6

※剛視点



「俺、副会長さまとは気が合わなそうなんですけど」

「そうですか?僕的には仲良くなれると思ったんですが…」

「………まあ、会長よりは副会長サマの方がいいです」


俺と仲良くなんて、この人は多分俺で遊んでいるのだろう。

再び自分の定食に箸をつけはじめたこの人を見て思う。
だがしかし、正直に心の内を話してもらえるだけありがたいのだ。

分からないより、ずっといいだろ。



「君は、神谷がお嫌いなんですか?」

特に驚いた様子もなく、副会長は俺に尋ねた。



「嫌いじゃないですけど」

「怜くんのことでしょう?」


副会長にそういわれ、次の言葉を失った。


「…この前のアレ、明らかおかしいでしょ」

「その前から、神谷は怜くんのことを知っているような口ぶりでしたよ」

「…そっすか」



この前、というのは俺と怜が初めて生徒会室に行ったとき。
舐めるような会長の視線に、怯えた怜の仕草。気づかないはずがない。

ドスの聞いたあの声で『出ていけ』と言われ、怜を残して部屋を出されたあの時。
怜の縋るような視線に胸が痛かった。


「怜があのあともなんともないような顔するから、なにも聞かなかったんですけど…」

「優しいですね、鳴海くんは」

「…無理して聞きたくないだけです」


隠すということは、知られたくないということ。
俺が怜に怜への独占欲を隠すように、怜もなにか隠したいものがあるのだろう。

きっとそれは、量も重さも俺よりも大きいのだろうが。



「まあ、怜は会長のこと嫌いみたいなんで、安心です」

「…なんだか、君もイメージと違いますよ。」


副会長にそう言われ、そうだろうなと思った。
学校にいるときは疎か、寮も昨日まで同じ部屋。
ずっと、『怜の前の俺』だったんだから。



「怜といると、なんだか嫌な気持ちがなくなってく気がするんすよ」


ぽつり、と呟いてから俺はなんで副会長にこんな話をしているのか。
なんだか恥ずかしくなったが、副会長は俺にさほど興味がないらしく、へぇと当たり障りのない相槌を打たれた。

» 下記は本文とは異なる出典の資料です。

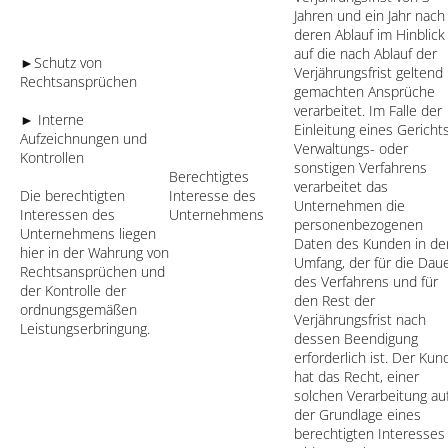
Jahren und ein Jahr nach
deren Ablauf im Hinblick
auf die nach Ablauf der
►Schutz von
Verjährungsfrist geltend
Rechtsansprüchen
gemachten Ansprüche
verarbeitet. Im Falle der
► Interne
Einleitung eines Gerichts
Aufzeichnungen und
Verwaltungs- oder
Kontrollen
sonstigen Verfahrens
Berechtigtes
verarbeitet das
Die berechtigten
Interesse des
Unternehmen die
Interessen des
Unternehmens
personenbezogenen
Unternehmens liegen
Daten des Kunden in d
hier in der Wahrung von
Umfang, der für die Dau
Rechtsansprüchen und
des Verfahrens und für
der Kontrolle der
den Rest der
ordnungsgemäßen
Verjährungsfrist nach
Leistungserbringung.
dessen Beendigung
erforderlich ist. Der Kun
hat das Recht, einer
solchen Verarbeitung au
der Grundlage eines
berechtigten Interesses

俺の深いところはなにも聞いてこないし、自分も踏み込ませない。
その距離が心地好い様で物足りない、そんな気持ちは初めてだった。


「アイツの鈍さには驚きますけどねー…」

「怜くんのそこが可愛いんじゃないですか?」

「まあそーなんすけど」



「つかさっきからなんで怜のこと名前で呼んでんすか」と言うとふふふと笑われ、流された。
笑い事じゃねぇんだけど。



「とにかく、俺が会長から怜を護りますから」

「神谷は有無を言わせない男ですよ?分かってるでしょうが…」

「そんなの関係ない。怜だけは譲らない」


怜が俺に縋って、擦り寄ってくれるあいだは俺は怜を離さない、絶対に。